Wednesday, September 16, 2015

On Passion

     Passion is a truly misaligned word. Maybe understandably so. I mean, it's possible to be passionate in a good way (when playing a piano, when acting in a stage drama, when confessing your love to someone), but there're also bad times to be passionate (when assessing a crisis, when speaking on the phone to your bank, when trying to get bumped up to first class), and so I suppose it makes sense that you either love or hate passion. It's really not something to feel meh about, is it now?
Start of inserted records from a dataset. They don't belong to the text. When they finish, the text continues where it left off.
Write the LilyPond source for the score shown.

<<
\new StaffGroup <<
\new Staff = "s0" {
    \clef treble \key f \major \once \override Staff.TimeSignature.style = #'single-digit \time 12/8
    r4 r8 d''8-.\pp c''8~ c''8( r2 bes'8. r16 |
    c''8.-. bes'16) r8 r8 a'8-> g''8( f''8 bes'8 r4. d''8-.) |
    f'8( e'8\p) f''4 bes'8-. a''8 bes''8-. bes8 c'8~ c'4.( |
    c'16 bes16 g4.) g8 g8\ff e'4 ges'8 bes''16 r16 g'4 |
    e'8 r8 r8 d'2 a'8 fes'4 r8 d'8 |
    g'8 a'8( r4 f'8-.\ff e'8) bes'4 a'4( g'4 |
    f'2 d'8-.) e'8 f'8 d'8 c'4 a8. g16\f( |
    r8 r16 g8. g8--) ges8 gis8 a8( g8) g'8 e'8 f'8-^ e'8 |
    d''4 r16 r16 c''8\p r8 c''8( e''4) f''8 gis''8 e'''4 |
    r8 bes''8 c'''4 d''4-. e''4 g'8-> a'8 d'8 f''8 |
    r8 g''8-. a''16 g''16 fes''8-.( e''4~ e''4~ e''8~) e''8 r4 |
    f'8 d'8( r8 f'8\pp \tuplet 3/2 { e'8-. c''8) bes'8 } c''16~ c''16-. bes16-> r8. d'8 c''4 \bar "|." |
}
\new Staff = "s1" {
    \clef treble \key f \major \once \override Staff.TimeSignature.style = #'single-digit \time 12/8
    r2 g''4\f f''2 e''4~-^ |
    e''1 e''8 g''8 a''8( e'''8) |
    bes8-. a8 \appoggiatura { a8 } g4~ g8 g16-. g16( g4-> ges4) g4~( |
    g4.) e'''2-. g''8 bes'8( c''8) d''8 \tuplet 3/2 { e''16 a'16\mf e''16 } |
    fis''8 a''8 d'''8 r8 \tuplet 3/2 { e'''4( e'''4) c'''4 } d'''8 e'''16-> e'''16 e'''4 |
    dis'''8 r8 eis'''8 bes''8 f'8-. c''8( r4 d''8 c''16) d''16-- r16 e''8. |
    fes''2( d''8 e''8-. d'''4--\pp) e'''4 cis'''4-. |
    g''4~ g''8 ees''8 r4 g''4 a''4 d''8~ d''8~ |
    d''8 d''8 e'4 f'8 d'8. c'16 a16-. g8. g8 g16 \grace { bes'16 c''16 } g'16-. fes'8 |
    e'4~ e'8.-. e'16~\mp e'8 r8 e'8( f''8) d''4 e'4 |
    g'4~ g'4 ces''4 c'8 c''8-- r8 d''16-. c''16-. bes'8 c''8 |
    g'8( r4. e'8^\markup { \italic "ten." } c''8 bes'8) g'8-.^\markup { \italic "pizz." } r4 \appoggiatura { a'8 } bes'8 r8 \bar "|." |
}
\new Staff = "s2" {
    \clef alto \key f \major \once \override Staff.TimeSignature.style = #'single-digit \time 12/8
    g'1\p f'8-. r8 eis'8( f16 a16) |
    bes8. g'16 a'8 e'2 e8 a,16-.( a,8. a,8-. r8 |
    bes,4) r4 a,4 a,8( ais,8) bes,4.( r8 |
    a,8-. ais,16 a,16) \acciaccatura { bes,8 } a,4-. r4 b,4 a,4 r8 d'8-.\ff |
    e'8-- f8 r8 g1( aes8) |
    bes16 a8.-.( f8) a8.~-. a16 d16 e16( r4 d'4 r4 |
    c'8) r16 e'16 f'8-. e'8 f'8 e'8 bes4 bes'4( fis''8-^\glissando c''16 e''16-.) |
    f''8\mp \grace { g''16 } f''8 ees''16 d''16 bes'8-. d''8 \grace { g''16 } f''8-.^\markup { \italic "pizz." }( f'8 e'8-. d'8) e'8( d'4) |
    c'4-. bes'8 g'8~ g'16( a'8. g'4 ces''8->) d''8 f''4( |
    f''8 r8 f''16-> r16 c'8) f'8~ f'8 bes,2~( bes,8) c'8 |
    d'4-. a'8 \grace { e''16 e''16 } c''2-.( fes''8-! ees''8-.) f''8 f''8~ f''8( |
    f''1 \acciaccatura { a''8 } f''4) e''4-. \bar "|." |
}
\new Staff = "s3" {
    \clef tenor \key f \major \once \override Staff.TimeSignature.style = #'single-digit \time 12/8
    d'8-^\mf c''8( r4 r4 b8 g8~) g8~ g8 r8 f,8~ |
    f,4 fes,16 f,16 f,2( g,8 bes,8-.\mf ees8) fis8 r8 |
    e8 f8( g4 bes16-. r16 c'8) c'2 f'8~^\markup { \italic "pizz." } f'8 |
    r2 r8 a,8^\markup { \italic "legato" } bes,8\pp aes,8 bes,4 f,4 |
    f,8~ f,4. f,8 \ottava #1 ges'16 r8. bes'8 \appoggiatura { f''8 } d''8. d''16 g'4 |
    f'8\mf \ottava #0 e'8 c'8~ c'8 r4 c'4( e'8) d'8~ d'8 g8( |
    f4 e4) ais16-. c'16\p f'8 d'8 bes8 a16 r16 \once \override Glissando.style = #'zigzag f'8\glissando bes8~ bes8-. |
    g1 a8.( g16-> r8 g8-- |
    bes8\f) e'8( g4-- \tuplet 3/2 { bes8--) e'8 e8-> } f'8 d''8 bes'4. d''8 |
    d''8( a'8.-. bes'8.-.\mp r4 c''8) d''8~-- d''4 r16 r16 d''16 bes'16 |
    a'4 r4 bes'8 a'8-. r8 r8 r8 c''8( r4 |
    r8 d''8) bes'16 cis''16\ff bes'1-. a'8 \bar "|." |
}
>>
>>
     Recently, a friend sent me a link to a blog he kept while courting his future wife, their marriage, the difficult process of trying to get pregnant, pregnancy, and then becoming a dad. He sent me a link for several reasons. Dads love reading about dads, we're old friends, and the whole thing was tied in coincidence linking the birth of one of my kids to his meeting his future wife. (I love that sort of thing. Remind me I need a blog on "On Coincidence.")
     When he sent me the link, he reminded me to go easy on him because he's "not a writer." Well, not to get too semantic on it, but isn't he? He wrote something, does this not make him a writer. True, he may not have had the flourish and the flare of someone who crafts prose for a living, but he had the sharp, meaningful language of the convicted.
     It had a passion, and it was beautiful. It was written, as they say, from the heart and I found it wrenching and tugging and felt. It was wonderful.
     Writing well matters, but writing something potent like that matters that much more.